Introduction to ClickHouse use and table design
How it differs from PostgreSQL
The intro page is quite good to give an overview of ClickHouse.
ClickHouse has a lot of differences from traditional OLTP (online transaction processing) databases like PostgreSQL. The underlying architecture is a bit different, and the processing is a lot more CPU-bound than in traditional databases. ClickHouse is a log-centric database where immutability is a key component. The advantages of such approaches are well documented [1] however it also makes updates much harder. See ClickHouse documentation for operations that provide UPDATE/DELETE support. It is noticeable that these operations are supposed to be non-frequent.
This distinction is important while designing tables. Either:
- The updates are not required (best case)
- If they are needed, they aren't to be run during query execution.
ACID compatibility
ClickHouse has a slightly different overview of Transactional support, where the guarantees are applicable only up to a block of inserted data to a specific table. See the Transactional (ACID) support documentation for details.
Multiple insertions in a single write should be avoided as transactional support across multiple tables is only covered in materialized views.
ClickHouse is heavily geared towards providing the best-in-class support for analytical queries. Operations like aggregation are very fast and there are several features to augment these capabilities. ClickHouse has some good blog posts covering details of aggregations.
Primary indexes, sorting index and dictionaries
It is highly recommended to read "A practical introduction to primary indexes in ClickHouse"" to get an understanding of indexes in ClickHouse.
Particularly how database index design in ClickHouse differs from those in transactional databases like PostgreSQL.
Primary index design plays a very important role in query performance and should be stated carefully. Almost all of the queries should rely on the primary index as full data scans are bound to take longer.
Read the documentation for primary keys and indexes in queries to learn how indexes can affect query performance in MergeTree Table engines (default table engine in ClickHouse).
Secondary indexes in ClickHouse are different from what is available in other systems. They are also called data-skipping indexes as they are used to skip over a block of data. See the documentation for data-skipping indexes.
ClickHouse also offers "Dictionaries" which can be used as external indexes. Dictionaries are loaded from memory and can be used to look up values on query runtime.
Data types & Partitioning
ClickHouse offers SQL-compatible data types and few specialized data types like:
LowCardinality
- UUID
- Maps
- Nested which is interesting, because it simulates a table inside a column.
One key design aspect that comes up front while designing a table is the partitioning key. Partitions can be any arbitrary expression but usually, these are time duration like months, days, or weeks. ClickHouse takes a best-effort approach to minimize the data read by using the smallest set of partitions.
Suggested reads:
Sharding and replication
Sharding is a feature that allows splitting the data into multiple ClickHouse nodes to increase throughput and decrease latency. The sharding feature uses a distributed engine that is backed by local tables. The distributed engine is a "virtual" table that does not store any data. It is used as an interface to insert and query data.
See the ClickHouse documentation and this section on replication and sharding.
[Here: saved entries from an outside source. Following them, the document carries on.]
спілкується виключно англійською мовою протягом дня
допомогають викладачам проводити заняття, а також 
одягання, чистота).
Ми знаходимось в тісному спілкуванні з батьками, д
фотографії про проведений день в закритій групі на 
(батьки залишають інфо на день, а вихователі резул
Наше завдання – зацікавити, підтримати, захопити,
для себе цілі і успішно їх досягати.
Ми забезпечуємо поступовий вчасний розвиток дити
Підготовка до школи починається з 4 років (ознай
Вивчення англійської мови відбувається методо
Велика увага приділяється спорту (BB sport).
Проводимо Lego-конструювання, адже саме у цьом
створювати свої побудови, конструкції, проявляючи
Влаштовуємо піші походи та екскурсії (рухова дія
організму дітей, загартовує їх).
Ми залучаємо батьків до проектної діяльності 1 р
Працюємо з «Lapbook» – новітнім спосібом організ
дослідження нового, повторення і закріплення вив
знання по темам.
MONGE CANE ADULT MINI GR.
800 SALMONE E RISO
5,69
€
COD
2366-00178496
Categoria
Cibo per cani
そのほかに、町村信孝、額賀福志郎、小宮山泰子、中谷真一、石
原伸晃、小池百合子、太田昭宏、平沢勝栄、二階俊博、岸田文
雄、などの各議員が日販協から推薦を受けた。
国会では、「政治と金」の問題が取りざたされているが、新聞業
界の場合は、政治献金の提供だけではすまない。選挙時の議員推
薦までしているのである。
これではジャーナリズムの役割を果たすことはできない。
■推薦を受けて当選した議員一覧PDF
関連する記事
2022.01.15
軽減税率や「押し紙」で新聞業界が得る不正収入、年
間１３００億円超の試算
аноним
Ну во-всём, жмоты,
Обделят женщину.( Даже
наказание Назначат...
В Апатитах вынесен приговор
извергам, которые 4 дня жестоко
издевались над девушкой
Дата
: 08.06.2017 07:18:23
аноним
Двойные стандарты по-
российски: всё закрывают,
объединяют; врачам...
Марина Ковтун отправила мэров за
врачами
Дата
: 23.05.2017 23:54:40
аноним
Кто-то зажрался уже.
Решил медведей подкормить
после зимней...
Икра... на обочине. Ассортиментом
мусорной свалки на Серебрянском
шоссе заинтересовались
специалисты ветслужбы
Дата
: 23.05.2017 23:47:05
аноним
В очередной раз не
ClickHouse can use either Zookeeper or its own compatible API via a component called ClickHouse Keeper to maintain consensus.
After nodes are set up, they can become invisible from the Clients and both write and read queries can be issued to any node.
In most cases, clusters usually start with a fixed number of nodes(~ shards). Rebalancing shards is operationally heavy and requires rigorous testing.
Replication is supported by MergeTree Table engine, see the replication section in documentation for details on how to define them. ClickHouse relies on a distributed coordination component (either Zookeeper or ClickHouse Keeper) to track the participating nodes in the quorum. Replication is asynchronous and multi-leader. Inserts can be issued to any node and they can appear on other nodes with some latency. If desired, stickiness to a specific node can be used to make sure that reads observe the latest written data.
Materialized views
One of the defining features of ClickHouse is materialized views. Functionally they resemble insert triggers for ClickHouse. Materialized views can be used for a variety of use cases which are well documented on the web.
We recommended reading the views section from the official documentation to get a better understanding of how they work.
Quoting the documentation:
Materialized views in ClickHouse are implemented more like insert triggers. If there's some aggregation in the view query, it's applied only to the batch of freshly inserted data. Any changes to existing data of the source table (like update, delete, drop a partition, etc.) do not change the materialized view.